◆ Task 1
Answer these from the OCA v. Carson page:
(a) On what date was the lawsuit filed?
(b) How many organizations represent the plaintiffs?
(c) Which outlet is named alongside the headline "Federal judge blocks delay to help low income families obtain housing"?
◆ Task 2
From the OCA v. Carson page, transcribe the passage starting at "Order Granting Preliminary" and ending at "Alliance v. Carson.".

◆ Provided text
______________________________

OCA v. Carson (Small Area FMRs)


OCA v. Carson Resources

Press Release


Motion for Preliminary Injunction

Memorandum of Law in Support of Motion for Preliminary Injunction

Order Granting Preliminary Injunction

Memorandum of Decision - Preliminary Injunction

Federal judge blocks delay to help low income families obtain housing - The Hill

Selected comments in response to HUD's 30 Day Notice on the SAFMR Suspension






On October 23, 2017, Open Communities Alliance and two individual plaintiffs, represented by several civil rights organizations, sued the U.S. Department of Housing and Urban Development (HUD) challenging its decision to suspend a rule that would have assisted low-income families in securing affordable housing. Five organizations – the NAACP Legal Defense and Educational Fund, Inc. (LDF), the Relman, Dane & Colfax PLLC law firm, the Poverty & Race Research Action Council (PRRAC), the Lawyers’ Committee for Civil Rights Under Law, and Public Citizen Litigation Group– represent the plaintiffs in the lawsuit, Open Communities Alliance v. Carson.

______________________________

◆ Supplied records
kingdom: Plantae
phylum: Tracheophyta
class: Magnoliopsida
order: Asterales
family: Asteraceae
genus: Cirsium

______________________________

◆ Result 1
(a) October 23, 2017
(b) Five
(c) The Hill

◆ Result 2
Order Granting Preliminary Injunction

Memorandum of Decision - Preliminary Injunction

Federal judge blocks delay to help low income families obtain housing - The Hill

Selected comments in response to HUD's 30 Day Notice on the SAFMR Suspension






On October 23, 2017, Open Communities Alliance and two individual plaintiffs, represented by several civil rights organizations, sued the U.S. Department of Housing and Urban Development (HUD) challenging its decision to suspend a rule that would have assisted low-income families in securing affordable housing. Five organizations – the NAACP Legal Defense and Educational Fund, Inc. (LDF), the Relman, Dane & Colfax PLLC law firm, the Poverty & Race Research Action Council (PRRAC), the Lawyers’ Committee for Civil Rights Under Law, and Public Citizen Litigation Group– represent the plaintiffs in the lawsuit, Open Communities Alliance v. Carson.